You might form a lifelong friendship and change your Madison Experience
By Heather Branscome (’06)
Heather Branscome (’06) says JMU biology professors Sharon Babcock and Carol Hurney helped mold her into the type of student she wanted to become.
It was a beautiful morning in May 2006 when I graduated from JMU. My emotions were on the psychological rollercoaster we all experience when face with new challenges. I was both excited and apprehensive about my future. Yet, even these emotions could not come close to those I felt my first day at freshman orientation.
Now, I realize my fortune in encountering several great professors who exceeded my expectations and left a lasting impression on me. My first-semester biology professors, Dr. Carol Hurney and Dr. Sharon Babcock, left an indelible mark on my life, and saw me through every step of my Madison Experience.
My first recollection of Dr. Hurney is from the annual JMU Admissions Open House hosted for prospective biology majors. I was doubtful and anxious about declaring a major, but Dr. Hurney’s contagious enthusiasm solidified my decision to choose biology. JMU surely chose the best professor to introduce students to the biology program!

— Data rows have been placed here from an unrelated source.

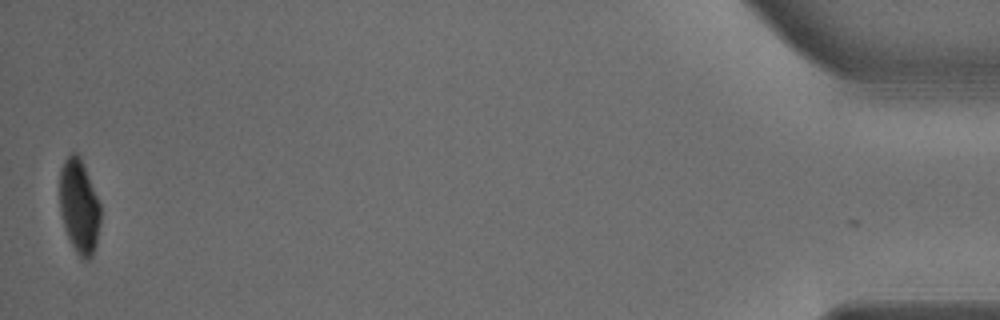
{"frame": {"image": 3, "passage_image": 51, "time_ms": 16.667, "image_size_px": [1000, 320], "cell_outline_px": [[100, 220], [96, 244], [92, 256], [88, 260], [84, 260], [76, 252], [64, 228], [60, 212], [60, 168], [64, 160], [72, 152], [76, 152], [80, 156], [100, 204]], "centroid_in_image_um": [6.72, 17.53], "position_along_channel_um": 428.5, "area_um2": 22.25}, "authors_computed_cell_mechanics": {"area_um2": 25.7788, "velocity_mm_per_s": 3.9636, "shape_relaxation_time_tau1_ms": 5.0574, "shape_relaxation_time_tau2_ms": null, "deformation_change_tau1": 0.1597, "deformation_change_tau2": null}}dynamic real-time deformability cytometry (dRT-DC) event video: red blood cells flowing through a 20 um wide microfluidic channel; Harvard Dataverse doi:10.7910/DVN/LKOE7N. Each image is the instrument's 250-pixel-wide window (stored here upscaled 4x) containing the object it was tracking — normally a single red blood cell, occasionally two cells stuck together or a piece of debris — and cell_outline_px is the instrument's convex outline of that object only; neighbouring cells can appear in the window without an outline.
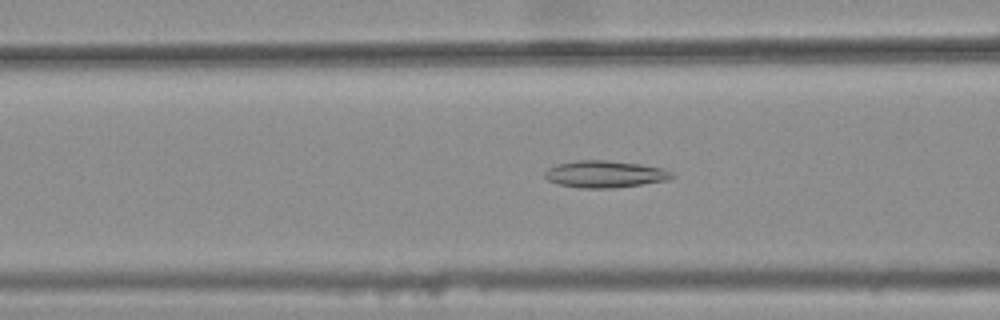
{"species": "common noctule bat (a hibernating species)", "species_latin": "Nyctalus noctula", "temperature_condition": "warm", "stored_images_in_passage": 45, "camera_frame_rate_fps": 3000, "um_per_image_px": 0.085, "animal": {"sex": "female", "body_mass_g": 25.1}, "frame": {"image": 1, "passage_image": 20, "time_ms": 6.333, "image_size_px": [1000, 320], "cell_outline_px": [[676, 176], [668, 180], [612, 188], [580, 188], [556, 184], [548, 180], [544, 176], [544, 172], [548, 168], [556, 164], [576, 160], [604, 160], [640, 164], [664, 168], [672, 172]], "centroid_in_image_um": [51.4, 14.8], "position_along_channel_um": 115.2, "area_um2": 20.06}}
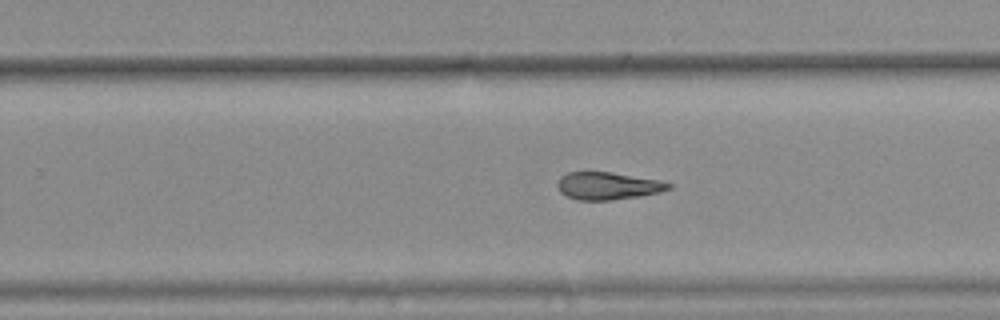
{"frame": {"image": 2, "passage_image": 33, "time_ms": 10.667, "image_size_px": [1000, 320], "cell_outline_px": [[672, 188], [660, 192], [640, 196], [612, 200], [576, 200], [560, 192], [556, 184], [560, 176], [568, 172], [608, 172], [660, 180], [672, 184]], "centroid_in_image_um": [51.66, 15.8], "position_along_channel_um": 278.1, "area_um2": 17.8}}
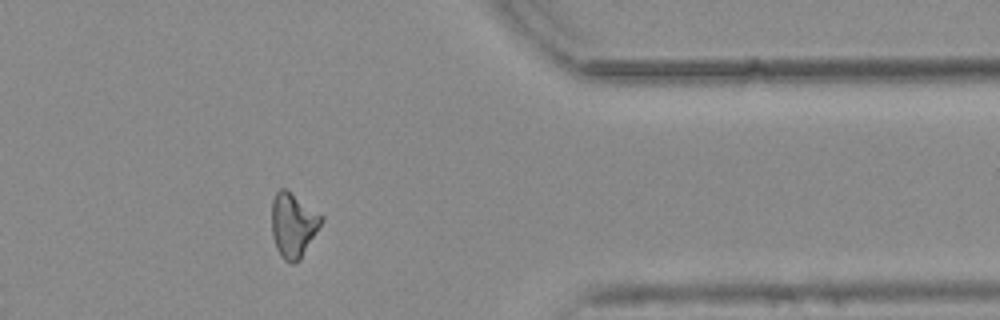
{"frame": {"image": 3, "passage_image": 43, "time_ms": 14.0, "image_size_px": [1000, 320], "cell_outline_px": [[324, 220], [300, 260], [292, 264], [284, 260], [280, 256], [276, 248], [272, 236], [272, 200], [276, 192], [280, 188], [284, 188], [324, 216]], "centroid_in_image_um": [24.92, 19.15], "position_along_channel_um": 386.5, "area_um2": 18.67}, "authors_computed_cell_mechanics": {"area_um2": 18.6694, "velocity_mm_per_s": 3.7676, "shape_relaxation_time_tau1_ms": null, "shape_relaxation_time_tau2_ms": 4.5465, "deformation_change_tau1": null, "deformation_change_tau2": 0.141}}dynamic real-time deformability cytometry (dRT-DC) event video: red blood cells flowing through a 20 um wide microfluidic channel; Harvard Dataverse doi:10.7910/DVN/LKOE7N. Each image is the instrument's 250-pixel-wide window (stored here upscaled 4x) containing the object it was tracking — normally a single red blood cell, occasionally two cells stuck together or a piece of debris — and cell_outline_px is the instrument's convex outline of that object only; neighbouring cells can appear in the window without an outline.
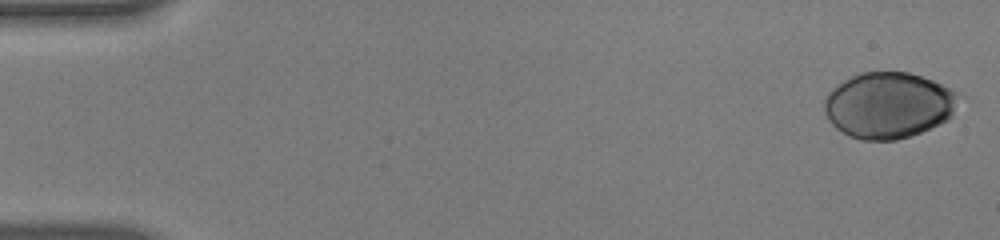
{"species": "human", "species_latin": "Homo sapiens", "temperature_condition": "warm", "stored_images_in_passage": 54, "camera_frame_rate_fps": 3000, "um_per_image_px": 0.085, "donor": {"sex": "male"}, "frame": {"image": 1, "passage_image": 1, "time_ms": 0.0, "image_size_px": [1000, 240], "cell_outline_px": [[964, 96], [952, 116], [948, 120], [940, 124], [920, 132], [896, 140], [860, 140], [848, 136], [836, 128], [828, 120], [824, 112], [824, 96], [836, 84], [860, 72], [908, 72], [932, 80]], "centroid_in_image_um": [75.53, 8.95], "position_along_channel_um": 9.5, "area_um2": 52.25}}
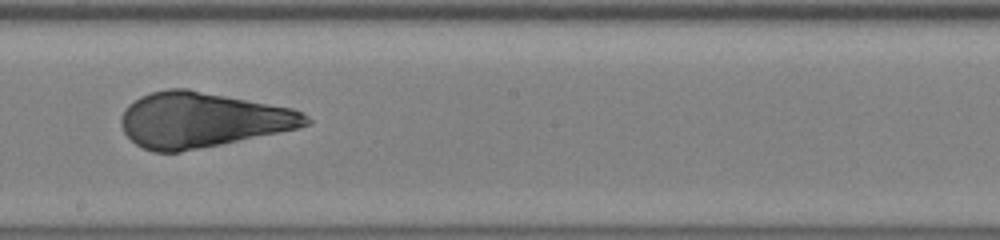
{"frame": {"image": 2, "passage_image": 31, "time_ms": 10.0, "image_size_px": [1000, 240], "cell_outline_px": [[312, 120], [308, 124], [300, 128], [180, 152], [152, 152], [136, 144], [124, 132], [120, 124], [120, 116], [124, 108], [128, 104], [140, 96], [152, 92], [168, 88], [188, 88], [292, 108], [308, 116]], "centroid_in_image_um": [17.15, 10.18], "position_along_channel_um": 231.0, "area_um2": 59.48}}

Her Bio 114 lectures quickly became the highlight of my week. Dr. Hurney’s passion for teaching is extremely palpable and her presentations are engaging. She quickly instilled in me the belief that one can never take too many notes. I have vivid memories of her pausing mid-sentence, looking up into the lecture hall and asking, “Why aren't you writing this down” I’m glad that I even jotted down her humorous quotations. They provided some much-needed laughter while studying. And, my relentless note taking was extremely beneficial in other courses.

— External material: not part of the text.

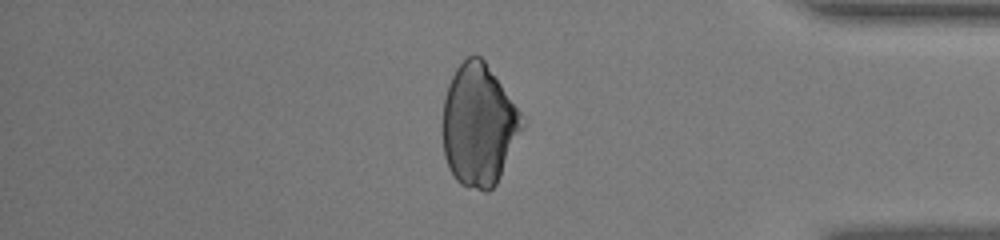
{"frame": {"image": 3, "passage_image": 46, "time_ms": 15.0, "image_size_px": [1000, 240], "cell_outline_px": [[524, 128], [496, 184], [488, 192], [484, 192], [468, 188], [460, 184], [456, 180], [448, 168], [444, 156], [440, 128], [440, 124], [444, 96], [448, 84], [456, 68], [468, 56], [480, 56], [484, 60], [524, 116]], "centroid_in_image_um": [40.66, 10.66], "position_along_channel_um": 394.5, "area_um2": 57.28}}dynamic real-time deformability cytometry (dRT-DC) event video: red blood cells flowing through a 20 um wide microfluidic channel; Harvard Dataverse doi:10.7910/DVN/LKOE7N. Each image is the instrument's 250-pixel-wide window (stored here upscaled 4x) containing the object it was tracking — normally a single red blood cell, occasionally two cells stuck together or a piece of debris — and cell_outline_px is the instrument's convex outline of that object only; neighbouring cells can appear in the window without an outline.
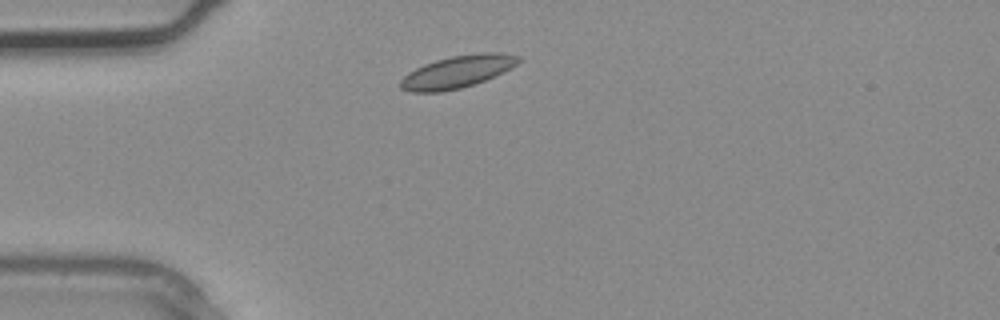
{"species": "common noctule bat (a hibernating species)", "species_latin": "Nyctalus noctula", "temperature_condition": "warm", "stored_images_in_passage": 2, "camera_frame_rate_fps": 3000, "um_per_image_px": 0.085, "animal": {"sex": "male", "body_mass_g": 20.4}, "frame": {"image": 1, "passage_image": 1, "time_ms": 0.0, "image_size_px": [1000, 320], "cell_outline_px": [[520, 60], [516, 64], [504, 72], [484, 80], [460, 88], [440, 92], [412, 92], [400, 88], [396, 84], [408, 72], [424, 64], [436, 60], [452, 56], [480, 52], [496, 52], [520, 56]], "centroid_in_image_um": [38.83, 6.1], "position_along_channel_um": 46.2, "area_um2": 22.14}}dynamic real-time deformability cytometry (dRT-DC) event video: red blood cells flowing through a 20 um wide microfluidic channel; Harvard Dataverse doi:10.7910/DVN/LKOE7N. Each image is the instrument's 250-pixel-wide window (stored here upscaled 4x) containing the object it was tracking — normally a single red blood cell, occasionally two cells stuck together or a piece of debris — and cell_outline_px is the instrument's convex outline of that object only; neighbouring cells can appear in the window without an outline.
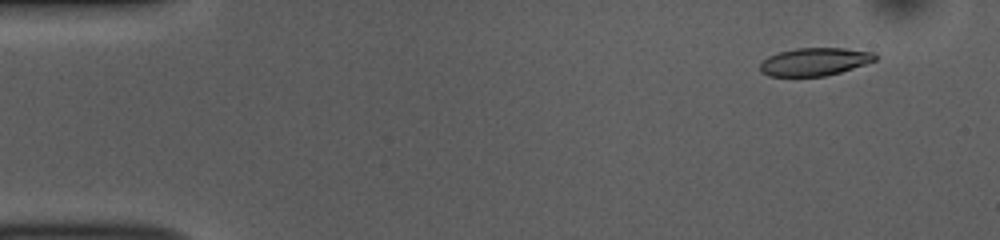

It took a few weeks before I got the first indication of how I was doing. I was mortified when I received a ‘C’ on the first test. I thought I had nailed it. The transition from high school to college proved to be difficult, and I realized I needed advice on how to better adapt my study habits. I decided to speak with Dr. Babcock, who taught my Bio 114 lab. I had more interaction with her due to the smaller size of the lab class, so I deemed her more approachable. She didn’t seem nearly as alarmed as I was about my grade! I was stunned when she complimented an essay I had prepared for a lab report. After discussing my test, Dr. Babcock encouraged me to introduce myself to Dr. Hurney and to take advantage of office hours. I took this lesson to heart: Always introduce yourself to your professors.
I became a fixture at office hours offered by Drs. Babcock and Hurney, and they were always willing to answer questions. I know they recognized my insecurities, and their combined efforts slowly helped me to overcome them. With their help, my self-confidence increased and so did my performance.
It was bittersweet to see that first semester come to an end, but I maintained correspondence with Dr. Babcock and Dr. Hurney. Throughout my Madison Experience, I found myself turning to them for academic advice. I was always generously welcomed into their offices. By the time I enrolled in Dr. Babcock’s anatomy lecture course, I was a senior. I was no longer a shy, uncertain girl sitting in the back. I plowed through anatomy like it was my job. The knowledge that I finally achieved the level of academic satisfaction for which I had been striving was not only affirmed by my grades, but it gave me a sense of personal pride.
I have the utmost respect for Dr. Babcock’s and Dr. Hurney’s intelligence, dedication and passion for teaching. Their encouragement and kindness came at a crucial time, and it was invaluable. I’m thankful for that initial ‘C’. I would not trade it for anything. Not even an A+. Thanks, Dr. B and Dr. H.
About the professors
Carol A. Hurney and Sharon Babcock are JMU biology professors. Hurney also serves as executive director of the Center for Faculty Innovation. She joined the JMU faculty in 1998. She earned her B.A. in biology from the University of Rochester in 1986 and a Ph.D. in biology from the University of Virginia in 1995. In 2005 she received the JMU General Education Distinguished Teaching Award. Sharon Babcock is associate director of the Institute for Innovation in Health and Human Services and coordinator of pre-professional health programs. She earned a B.S. from the University of Oklahoma and a Ph.D. from Duke University Medical Center.
About the author
Biology major Heather Branscome (’06) participated in the March of Dimes, Tri-Beta and was a member of the Rockingham Memorial Hospital Volunteer Auxiliary. She works for the American Type Culture Collection in Manassas, Va., and previously served as a cell biologist for more than three years. Branscome has completed several credits of graduate-level coursework at George Mason University.